Except in monopolies, firms must compete with rivals to win the favor of potential customers. Firms can outdo others by being cheaper, better and/or different, but none of these competitive advantages will be enduringly sustainable, as challengers will strive to catch up.
This process of continuous competition drives industry evolution and can feel like rushing up the down escalator – running to stand still – as firms must constantly improve the value they offer, just to stay in the race.
The Competition Tornado illustrates the stormy dynamics powering the evolution of most industries. The model suggests that competitive advantage starts when a firm is the first to introduce a new product or service to the market, but that subsequent competitive advantages are found by getting closer and closer to the customer and fulfilling their specific needs. In other words, early industry evolution is prompted by product innovation (typically technology-driven), while later stage evolution is spurred by value innovation (typically customer-centric).
While customers might initially be excited about new value proposition features, these are soon taken for granted and incorporated into what customers normally expect, triggering firms to explore the next level of unmet needs. For firms the challenge of moving to a next phase of evolution is not only that they must better understand customer value perceptions, but also that the underlying business model and organizational system will probably need to change. Note that at any moment a disruptive product innovation can reboot industry evolution, letting it start all over again from product availability.
In the model there are five generic levels of value creation at which the competitive game can be played. Their order is not always the same in each industry, and in some cases extra levels are possible (hence the “?” that has been added). The five levels are:
- Product Availability. When a new type of product or service is initially launched, just having it ready to be offered will be enough to satisfy customers. Such a sellers’ market can persist over time if there are barriers to entry restricting firms from joining the competitive game, such as patents (e.g. prescription drugs), licenses (e.g. air travel), scarce resources (e.g. rare metal mining) or economies-of-scale (e.g. large airplanes).

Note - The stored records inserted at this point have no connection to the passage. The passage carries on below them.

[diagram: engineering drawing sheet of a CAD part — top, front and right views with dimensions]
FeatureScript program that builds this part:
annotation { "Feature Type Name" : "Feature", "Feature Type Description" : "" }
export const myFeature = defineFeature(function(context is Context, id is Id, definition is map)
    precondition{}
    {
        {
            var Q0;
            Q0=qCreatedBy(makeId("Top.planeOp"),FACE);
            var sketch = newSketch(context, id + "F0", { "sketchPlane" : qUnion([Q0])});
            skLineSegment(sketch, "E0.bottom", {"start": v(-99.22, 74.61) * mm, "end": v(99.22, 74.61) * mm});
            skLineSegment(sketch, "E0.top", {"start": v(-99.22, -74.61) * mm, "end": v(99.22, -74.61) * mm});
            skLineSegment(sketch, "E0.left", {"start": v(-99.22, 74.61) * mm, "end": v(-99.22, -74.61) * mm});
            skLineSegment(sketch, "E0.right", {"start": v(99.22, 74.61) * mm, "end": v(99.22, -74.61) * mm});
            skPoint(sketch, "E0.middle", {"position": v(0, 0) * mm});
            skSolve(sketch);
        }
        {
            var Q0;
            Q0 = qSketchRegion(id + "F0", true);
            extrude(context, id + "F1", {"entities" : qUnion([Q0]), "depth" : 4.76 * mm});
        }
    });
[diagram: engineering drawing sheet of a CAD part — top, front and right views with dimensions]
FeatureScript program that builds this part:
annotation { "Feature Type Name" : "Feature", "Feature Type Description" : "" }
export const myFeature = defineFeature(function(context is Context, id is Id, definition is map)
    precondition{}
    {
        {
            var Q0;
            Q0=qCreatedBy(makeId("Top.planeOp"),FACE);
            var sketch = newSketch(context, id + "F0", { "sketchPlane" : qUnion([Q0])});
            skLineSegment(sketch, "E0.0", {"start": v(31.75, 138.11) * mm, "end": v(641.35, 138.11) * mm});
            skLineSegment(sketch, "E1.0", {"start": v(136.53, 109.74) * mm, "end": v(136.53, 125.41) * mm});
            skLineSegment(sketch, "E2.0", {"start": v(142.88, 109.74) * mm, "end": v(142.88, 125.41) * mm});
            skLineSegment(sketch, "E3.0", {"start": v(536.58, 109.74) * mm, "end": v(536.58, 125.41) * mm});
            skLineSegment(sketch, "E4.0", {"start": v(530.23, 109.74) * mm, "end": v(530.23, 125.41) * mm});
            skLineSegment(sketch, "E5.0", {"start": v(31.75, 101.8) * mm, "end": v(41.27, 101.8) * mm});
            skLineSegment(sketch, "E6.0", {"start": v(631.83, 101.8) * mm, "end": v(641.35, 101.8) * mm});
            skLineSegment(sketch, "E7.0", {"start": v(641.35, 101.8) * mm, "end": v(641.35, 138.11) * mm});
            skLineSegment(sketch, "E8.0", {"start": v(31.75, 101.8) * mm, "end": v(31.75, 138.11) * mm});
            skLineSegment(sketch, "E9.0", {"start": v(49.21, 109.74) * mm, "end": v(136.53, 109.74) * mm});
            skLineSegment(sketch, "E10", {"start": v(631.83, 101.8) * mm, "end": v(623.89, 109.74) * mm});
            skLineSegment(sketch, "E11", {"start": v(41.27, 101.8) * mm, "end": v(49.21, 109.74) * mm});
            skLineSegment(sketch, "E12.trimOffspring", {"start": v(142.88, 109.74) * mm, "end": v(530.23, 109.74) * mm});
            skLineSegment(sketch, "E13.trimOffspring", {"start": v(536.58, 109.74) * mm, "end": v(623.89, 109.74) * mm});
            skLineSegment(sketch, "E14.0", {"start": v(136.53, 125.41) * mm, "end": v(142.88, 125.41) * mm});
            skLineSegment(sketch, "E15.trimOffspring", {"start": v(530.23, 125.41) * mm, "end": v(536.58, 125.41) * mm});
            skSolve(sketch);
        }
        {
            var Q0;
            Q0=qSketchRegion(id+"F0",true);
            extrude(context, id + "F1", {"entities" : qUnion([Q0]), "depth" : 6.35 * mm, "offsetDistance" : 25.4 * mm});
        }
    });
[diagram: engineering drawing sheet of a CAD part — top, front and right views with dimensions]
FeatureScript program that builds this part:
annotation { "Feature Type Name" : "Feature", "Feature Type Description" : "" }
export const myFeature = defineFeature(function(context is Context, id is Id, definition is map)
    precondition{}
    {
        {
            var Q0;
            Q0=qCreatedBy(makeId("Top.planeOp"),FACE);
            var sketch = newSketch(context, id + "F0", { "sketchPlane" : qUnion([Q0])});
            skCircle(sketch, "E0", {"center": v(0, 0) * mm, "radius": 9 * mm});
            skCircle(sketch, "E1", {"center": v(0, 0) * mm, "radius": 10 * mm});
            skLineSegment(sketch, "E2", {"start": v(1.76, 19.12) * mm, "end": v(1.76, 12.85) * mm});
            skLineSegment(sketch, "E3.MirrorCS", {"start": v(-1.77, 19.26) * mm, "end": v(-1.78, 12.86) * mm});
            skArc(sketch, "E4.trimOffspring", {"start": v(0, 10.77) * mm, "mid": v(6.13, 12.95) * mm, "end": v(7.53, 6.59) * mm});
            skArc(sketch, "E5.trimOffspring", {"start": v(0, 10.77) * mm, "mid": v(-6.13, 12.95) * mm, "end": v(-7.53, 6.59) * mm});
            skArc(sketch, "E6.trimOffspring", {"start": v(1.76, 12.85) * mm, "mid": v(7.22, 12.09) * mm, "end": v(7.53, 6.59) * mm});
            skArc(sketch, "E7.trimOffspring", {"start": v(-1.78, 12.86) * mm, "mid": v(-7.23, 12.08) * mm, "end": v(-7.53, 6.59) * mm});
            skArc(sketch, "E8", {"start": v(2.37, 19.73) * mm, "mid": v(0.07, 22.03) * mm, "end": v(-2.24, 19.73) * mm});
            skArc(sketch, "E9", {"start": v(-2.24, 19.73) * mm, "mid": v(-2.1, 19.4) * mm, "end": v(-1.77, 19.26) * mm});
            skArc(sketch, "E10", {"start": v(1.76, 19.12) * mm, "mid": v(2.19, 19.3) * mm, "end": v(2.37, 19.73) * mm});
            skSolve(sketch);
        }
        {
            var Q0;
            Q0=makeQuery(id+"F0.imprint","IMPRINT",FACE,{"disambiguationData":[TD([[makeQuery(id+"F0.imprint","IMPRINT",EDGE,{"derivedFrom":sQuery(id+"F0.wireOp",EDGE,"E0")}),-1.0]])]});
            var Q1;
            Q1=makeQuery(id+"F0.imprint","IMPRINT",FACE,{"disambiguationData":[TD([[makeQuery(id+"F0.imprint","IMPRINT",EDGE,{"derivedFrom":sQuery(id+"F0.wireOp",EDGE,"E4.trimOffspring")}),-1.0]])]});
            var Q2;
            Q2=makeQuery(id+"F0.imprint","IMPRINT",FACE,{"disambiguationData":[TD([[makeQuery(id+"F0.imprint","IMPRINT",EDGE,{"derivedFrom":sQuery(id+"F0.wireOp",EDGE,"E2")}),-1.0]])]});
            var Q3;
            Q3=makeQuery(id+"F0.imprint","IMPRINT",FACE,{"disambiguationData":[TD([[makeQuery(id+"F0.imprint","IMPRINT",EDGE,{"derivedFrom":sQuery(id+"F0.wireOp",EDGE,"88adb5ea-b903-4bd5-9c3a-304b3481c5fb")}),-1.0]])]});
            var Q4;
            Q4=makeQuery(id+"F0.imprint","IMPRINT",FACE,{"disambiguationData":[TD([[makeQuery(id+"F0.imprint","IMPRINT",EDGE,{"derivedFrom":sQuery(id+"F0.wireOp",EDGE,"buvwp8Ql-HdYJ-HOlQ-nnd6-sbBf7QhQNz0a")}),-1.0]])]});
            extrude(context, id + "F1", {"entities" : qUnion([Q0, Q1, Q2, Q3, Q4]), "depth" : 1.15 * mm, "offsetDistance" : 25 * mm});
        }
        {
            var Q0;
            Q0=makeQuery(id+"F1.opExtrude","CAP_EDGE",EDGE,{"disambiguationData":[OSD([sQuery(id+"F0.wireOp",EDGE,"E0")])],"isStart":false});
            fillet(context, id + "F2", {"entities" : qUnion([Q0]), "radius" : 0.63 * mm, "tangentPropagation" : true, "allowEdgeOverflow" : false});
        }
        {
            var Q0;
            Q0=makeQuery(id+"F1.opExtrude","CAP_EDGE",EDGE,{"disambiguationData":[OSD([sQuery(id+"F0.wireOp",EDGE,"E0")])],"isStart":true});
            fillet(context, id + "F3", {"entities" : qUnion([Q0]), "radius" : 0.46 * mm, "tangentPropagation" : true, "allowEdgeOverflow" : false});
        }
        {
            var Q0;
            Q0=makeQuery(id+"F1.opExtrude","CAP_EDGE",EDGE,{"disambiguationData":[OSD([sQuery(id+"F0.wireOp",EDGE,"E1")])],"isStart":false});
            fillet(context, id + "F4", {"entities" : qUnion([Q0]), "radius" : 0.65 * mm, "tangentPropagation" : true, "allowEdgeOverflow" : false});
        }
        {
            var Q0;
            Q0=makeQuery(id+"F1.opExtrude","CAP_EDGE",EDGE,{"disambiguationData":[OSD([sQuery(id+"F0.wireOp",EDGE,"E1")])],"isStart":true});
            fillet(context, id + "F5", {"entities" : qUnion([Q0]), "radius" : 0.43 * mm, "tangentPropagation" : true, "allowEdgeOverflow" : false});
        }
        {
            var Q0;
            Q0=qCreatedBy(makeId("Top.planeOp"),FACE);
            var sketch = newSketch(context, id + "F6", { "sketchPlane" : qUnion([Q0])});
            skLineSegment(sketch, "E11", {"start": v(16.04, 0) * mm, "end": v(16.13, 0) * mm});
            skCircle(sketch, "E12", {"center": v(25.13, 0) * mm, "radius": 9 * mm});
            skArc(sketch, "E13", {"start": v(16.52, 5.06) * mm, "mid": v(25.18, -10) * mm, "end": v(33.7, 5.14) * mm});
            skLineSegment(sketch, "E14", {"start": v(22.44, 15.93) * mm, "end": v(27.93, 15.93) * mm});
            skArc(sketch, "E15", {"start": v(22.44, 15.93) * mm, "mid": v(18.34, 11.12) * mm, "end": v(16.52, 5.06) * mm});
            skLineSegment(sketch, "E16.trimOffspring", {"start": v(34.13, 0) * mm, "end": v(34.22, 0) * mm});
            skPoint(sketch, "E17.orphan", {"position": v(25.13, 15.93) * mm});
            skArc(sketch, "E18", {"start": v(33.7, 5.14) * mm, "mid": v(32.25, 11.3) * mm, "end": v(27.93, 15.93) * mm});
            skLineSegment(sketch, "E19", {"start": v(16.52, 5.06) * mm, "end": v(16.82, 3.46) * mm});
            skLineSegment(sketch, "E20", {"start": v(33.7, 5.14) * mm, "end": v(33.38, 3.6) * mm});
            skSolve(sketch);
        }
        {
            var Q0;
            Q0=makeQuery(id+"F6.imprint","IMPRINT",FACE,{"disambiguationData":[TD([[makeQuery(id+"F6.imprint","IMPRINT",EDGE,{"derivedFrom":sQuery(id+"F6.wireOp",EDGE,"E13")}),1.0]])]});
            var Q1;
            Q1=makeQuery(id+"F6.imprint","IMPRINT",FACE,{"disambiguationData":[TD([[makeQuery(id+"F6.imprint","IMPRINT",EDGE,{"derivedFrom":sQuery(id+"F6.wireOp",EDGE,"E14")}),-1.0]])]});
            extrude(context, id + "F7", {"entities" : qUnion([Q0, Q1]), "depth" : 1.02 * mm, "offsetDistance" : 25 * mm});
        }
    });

- Product Quality. Once multiple competitors have entered a product category, firms will typically strive to create superior customer value by having the best product or service in a particular price category. Such excellent quality in the eyes of customers can be achieved by e.g. adding features, improving durability, enhancing the design, increasing the ease of use, decreasing maintenance and/or making more luxurious.
- Product Solution. Once various competitors all offer more than acceptable quality, firms will typically shift their value creation from giving customers the inputs (products) they want to giving them the outputs (results) they need. So, instead of leasing a car they will offer mobility solutions. Such value propositions will include ‘envelop attributes’ around the core product/service, such as financing, insurance, delivery, installation and service.
- Personalized Solution. Firms can subsequently go a step further in value creation by tailoring their solution package to the specific results needed by each individual served. This requires firms to get even closer to the customer, understanding their specific requirements and basically segmenting them into markets of one, while at the same time ensuring that the cost of customization is lower than the extra value added.
- Personalized Experience. Once the value proposition being offered has been entirely optimized, firms will typically shift their focus from creating value at the moment of exchange/sale to creating value throughout the customer journey. Firms will seek to make the entire experience enjoyable, from first point of contact, through orientation, purchase, use and completion/disposal.
- Five types of customer value creation. There are five generic competitive games that can be played, each focusing on a different type of customer value creation – the availability, quality, solution, personalization and experience games.
- Industry evolution follows the five types. As rivals race to create superior value and customers increase their expectations, a vicious cycle is triggered – the competition tornado. This industry evolution dynamic generally follows the five types in order, as levels.
- Each next level requires more customer-centricity. The lowest level of customer value creation is still very supplier-centric, but each next level requires more customer-centric thinking and behavior, which firms generally find hard to pull off.
- Each next level requires more value innovation. At the lowest level of customer value creation competitive advantage is built by (technology-driven) product innovation, but at each next level it increasingly becomes a matter of (customer-oriented) value innovation.
- Each next level requires business and organizational change. Moving between levels is hard as it requires adaptation of the firm’s business model and organizational system.